Luigi Malabrocca era un ciclista famoso. Correva negli anni delle titaniche sfide tra il vecchio Bartali e il giovane Coppi, consegnate all’epica del ciclismo. Anche Malabrocca, detto “il Cinese” per via del taglio degli occhi, era famoso ma per un motivo particolare: arrivava sempre ultimo alle tappe della gara più seguita d’Italia.
Attenzione però: il Cinese non era una schiappa.
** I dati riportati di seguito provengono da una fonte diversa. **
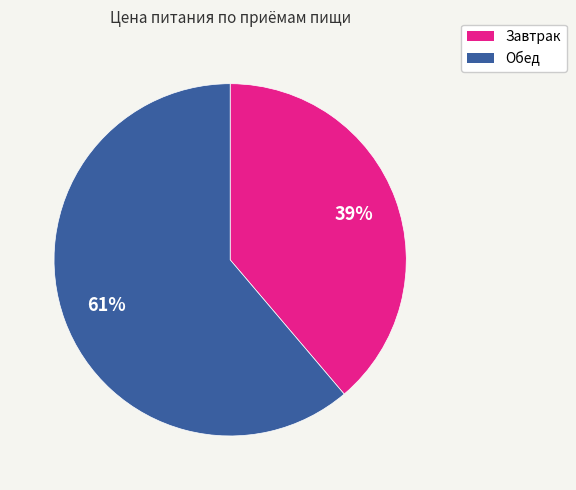

To the nearest percent, what is the combined percentage of Завтрак and Обед?

100%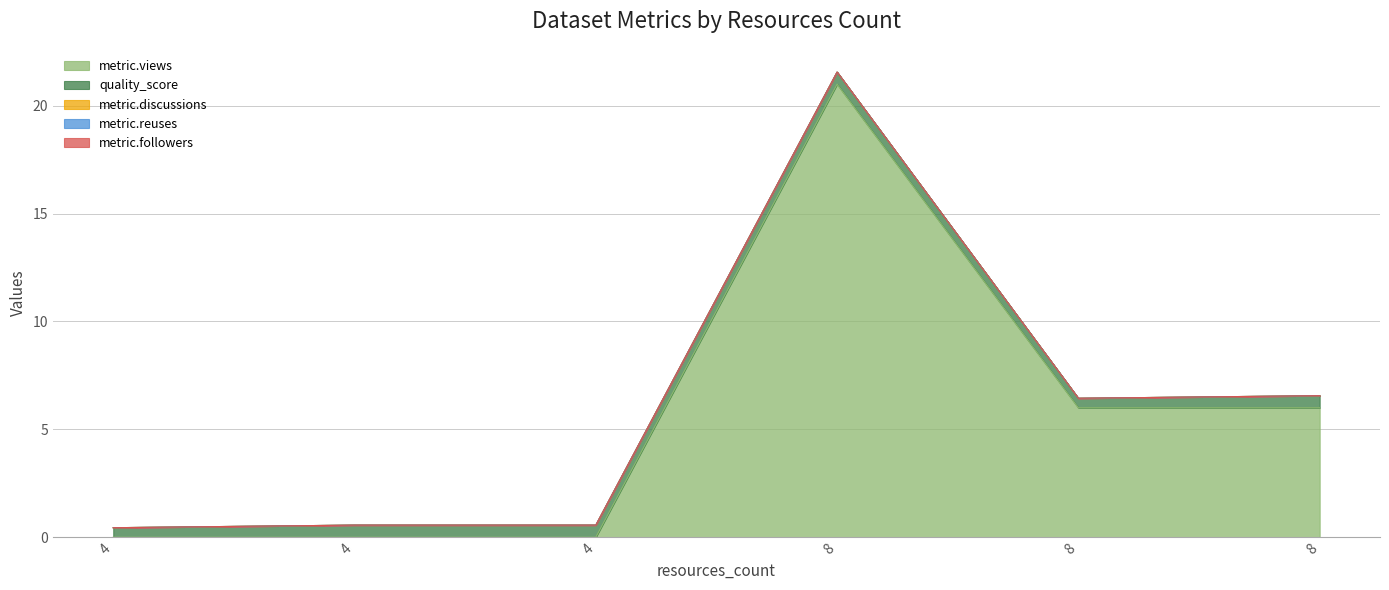

Rank the categories by metric.reuses value from lowest to highest.

4, 4, 4, 8, 8, 8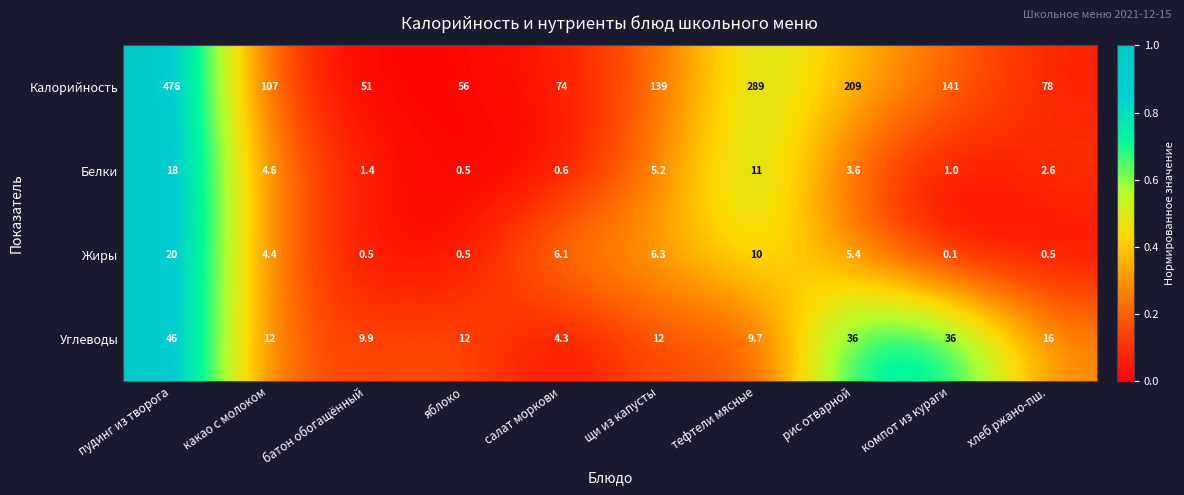

List the labels in order of Калорийность value, largest first.

пудинг из творога, тефтели мясные, рис отварной, компот из кураги, щи из капусты, какао с молоком, хлеб ржано-пш., салат моркови, яблоко, батон обогащённый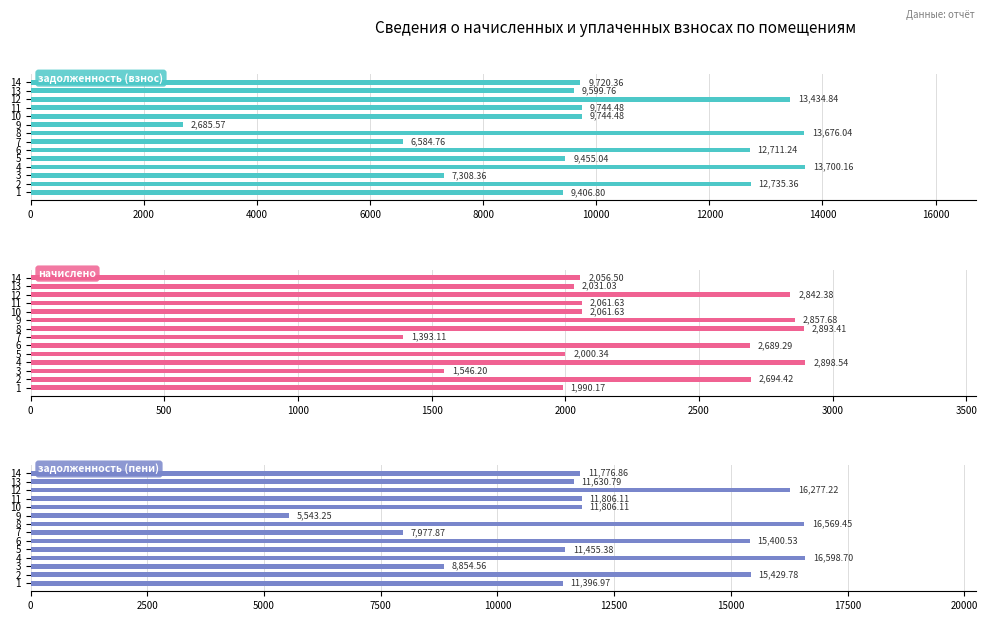

Which series has the largest range (max minus min)?

задолженность (пени)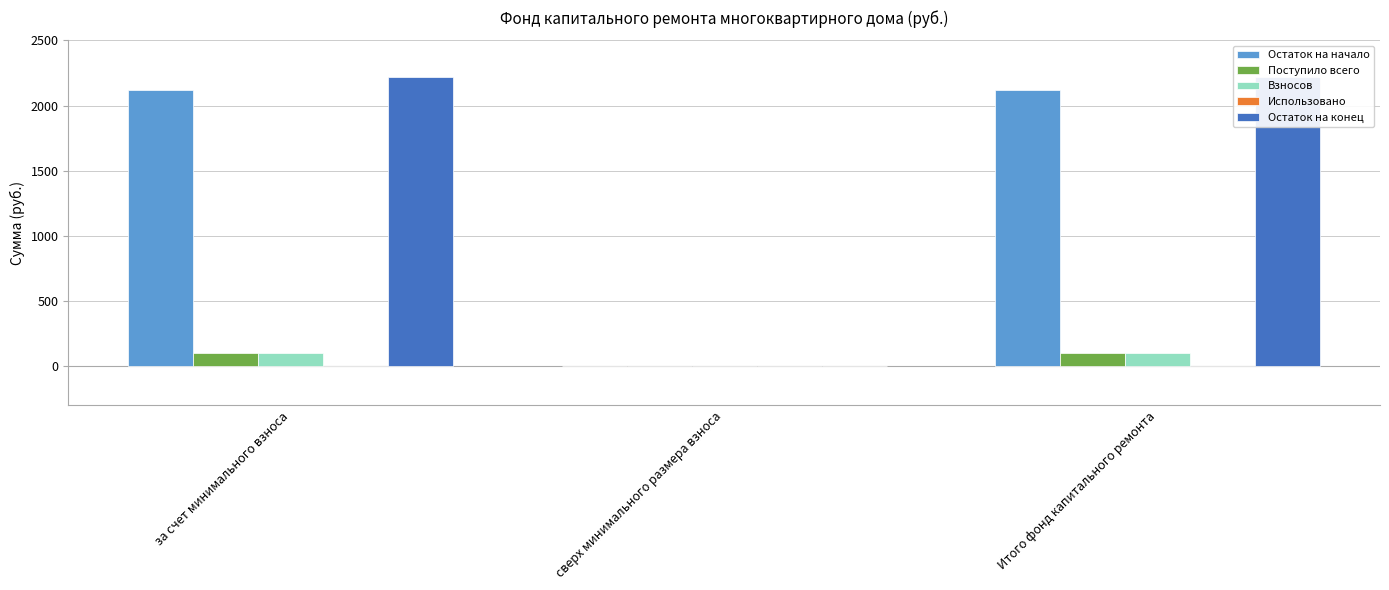

Reading right to left, what are all the values shown in this chart?

Остаток на начало: 2119.6	0.0	2119.6
Поступило всего: 99.9	0.0	99.9
Взносов: 99.9	0.0	99.9
Использовано: 0.0	0.0	0.0
Остаток на конец: 2219.5	0.0	2219.5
In altre gare minori -quelle dei dilettanti- vinceva o arrivava in testa, insomma era forte.
Avveniva, negli anni cosiddetti eroici del ciclismo sportivo, un fenomeno che noi contemporanei non potremmo capire, intossicati come siamo dalla scuola di Chicago e dalla competizione forsennata in cui se arrivi secondo sei il primo dei falliti. A quell’epoca, addirittura, si premiava l’ultimo, la cosiddetta “maglia nera”. Prosciutti, salami, qualche lira. Roba importante negli anni della povertà e soprattutto negli anni tra e dopo le due guerre. Pensate che l’ultima maglia nera ad essere premiato, nel ’51, fu un ragazzotto di Catena di Villorba, dalle parti di Treviso, Giovanni Pinarello. Giovannino se ne tornò a casa sua con dei bei soldini e aprì un laboratorio dove costruiva artigianalmente biciclette. Se oggi comprate una Pinarello vuol dire due cose: siete impaccati di soldi e forse non sapete che quel mezzo supremo che pedalate nasce da una delle tante storie di miseria del paese subalpino.
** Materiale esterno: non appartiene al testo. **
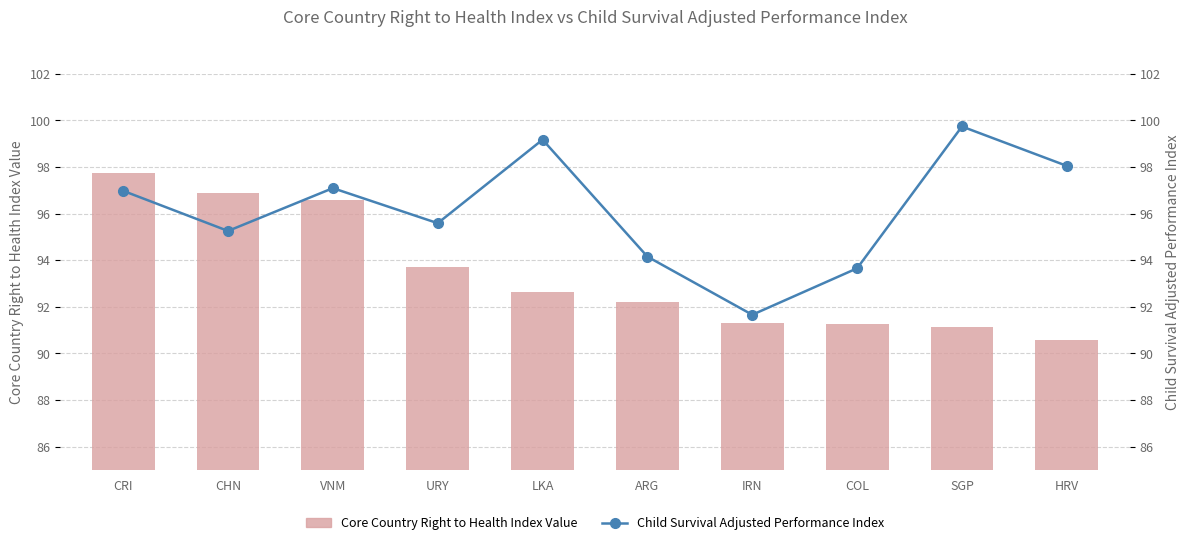

What is the difference between the highest and lowest values at VNM?

0.5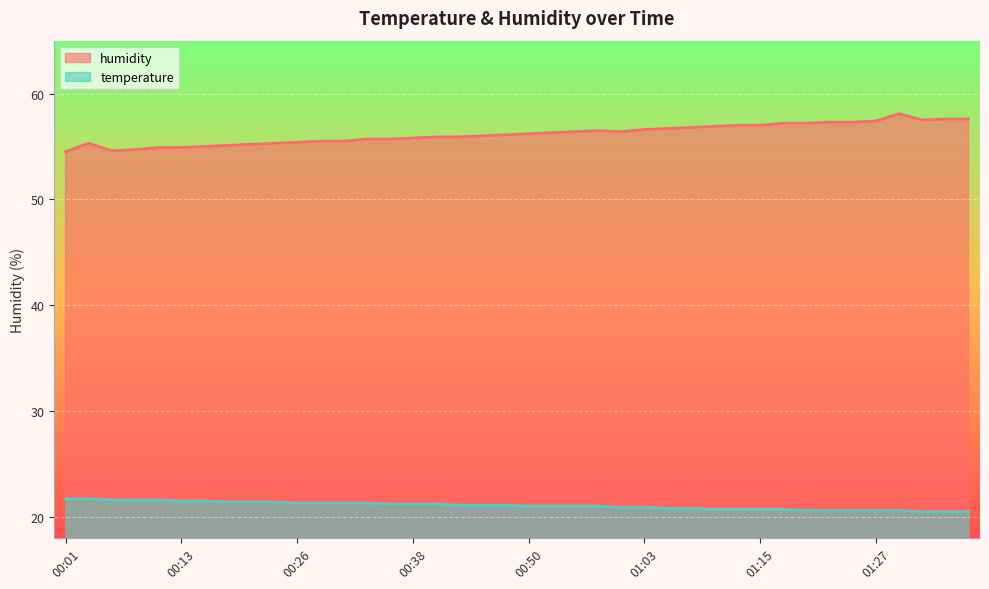

What is the label of the 27th point from the right?

00:33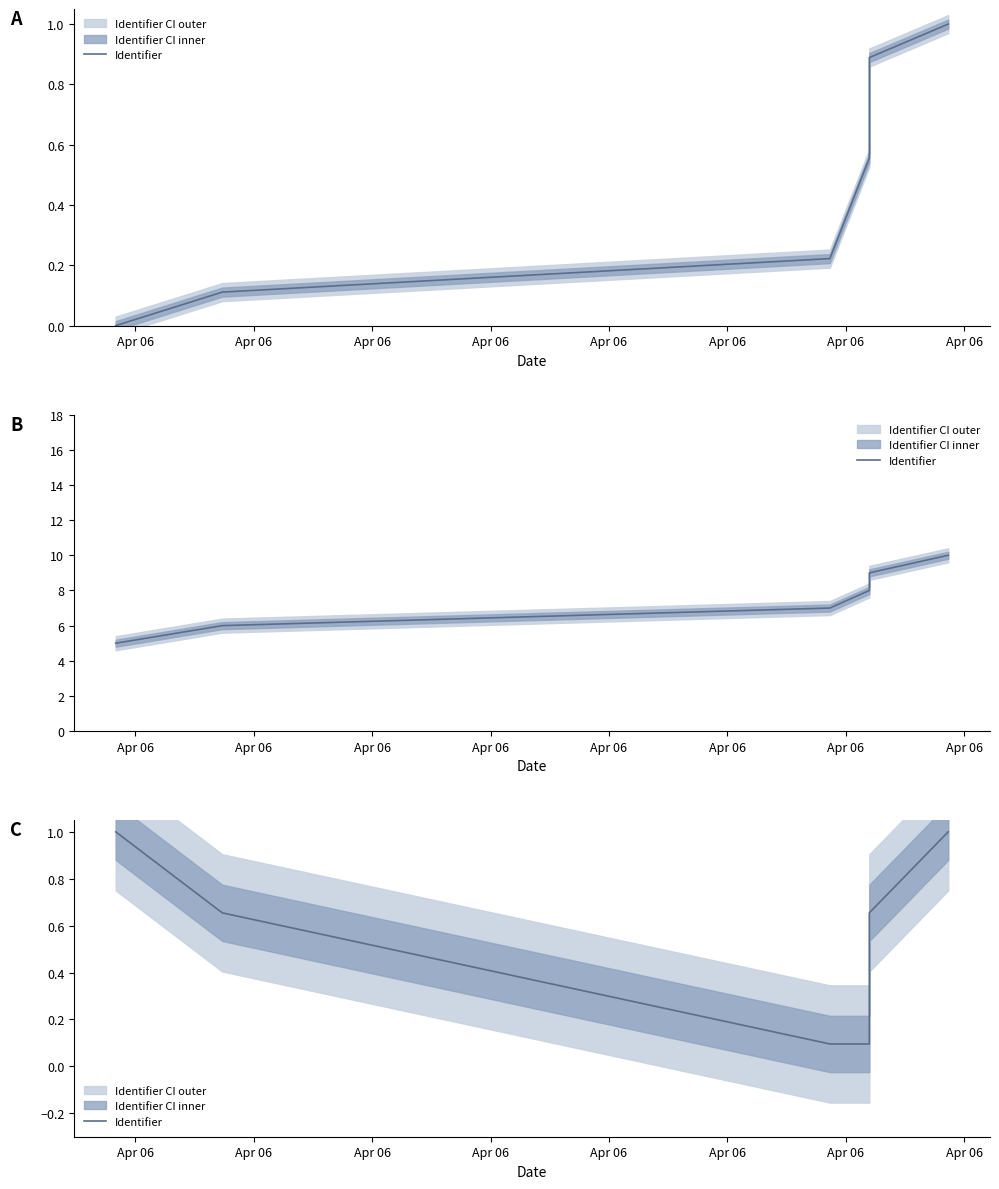

Where is the first local minimum?

Apr 06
Tutti i tifosi di ciclismo conoscono Malabrocca, ma in questo inizio secolo è nata una genìa di ciclisti urbani che probabilmente in larga parte non conosce la sua storia; e comunque si disinteressa del ciclismo sportivo. Per questo parlo del Cinese: un uomo semplice che con discreto acume scelse di diventare l’Ultimo per eccellenza (primato insidiato da Sante Carollo, l’altro pretendente alla maglia nera, una specie di dualismo al contrario con i rivali Coppi-Bartali), trovando in questa strategia il modo di campare discretamente.
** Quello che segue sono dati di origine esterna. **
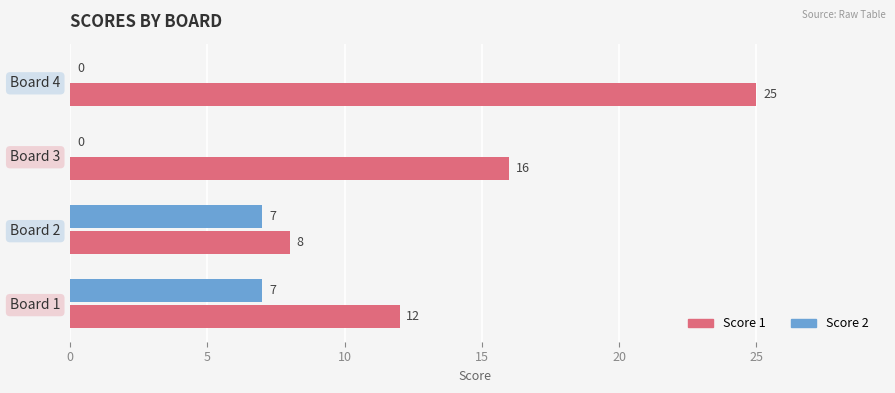

At which label is Score 1 closest to 16?

Board 3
C’è un’intervista di Marco Pastonesi alla nipote del Cinese, Serena, in cui lei -nostra contemporanea, e giovane per di più- lascia intravedere un mondo di semplicità consapevole incarnata anche dal nonno: “Alla Barbesina teneva un milordo, una serpe, sul tetto perché si occupasse dei topi, e la sera le dava da bere latte in una ciotolina. Sapeva di cucina, per anni lui e la nonna Ninfa avevano avuto una trattoria, specialità risotto con le rane, rane fritte, pasticcio di trota alla maionese, temoli, anguilla. D’estate si trasferiva in Val Vigezzo, camminava per i sentieri, aveva un senso dell’orientamento perfetto, come se disponesse di un gps incorporato. ‘Vedi questo sentiero? Se vai sempre diritto, finisci in Svizzera’.”
Ultimo che diventa primo, perlomeno in un certo tipo di attitudine alla vita. Trovo un certo parallelismo con la nostra lotta per la ciclabilità, in buona parte derivante da una consapevole visione del mondo che troviamo intorno a noi in questi decenni e che non ci piace. Ai ciclisti urbani, anche per l’abitudine alle asprezze circostanti, piace la semplicità, il risparmio energetico; sentiamo istintivamente l’opportunità e la cogliamo al volo; siamo un po’ in guerra senza volerlo e cerchiamo in ogni modo di sopravvivere, abbracciamo ogni occasione per farlo, e a volte ci incazziamo.
Come è successo nel 2012, nella grande manifestazione #salvaiciclisti a Roma: e come rifaremo quest’anno, sempre a Roma ai Fori Imperiali, il 28 aprile prossimo. Siamo le maglie nere d’Italia e tuttavia ci godiamo la vita. Vorremmo conservarla a dispetto di automobilisti distratti da smartphone e nervosismi vari. Siamo tutti Malabrocca.
Ps: probabilmente Serena Malabrocca verrà a manifestare, venite a fare due chiacchiere con la nipote del Cinese.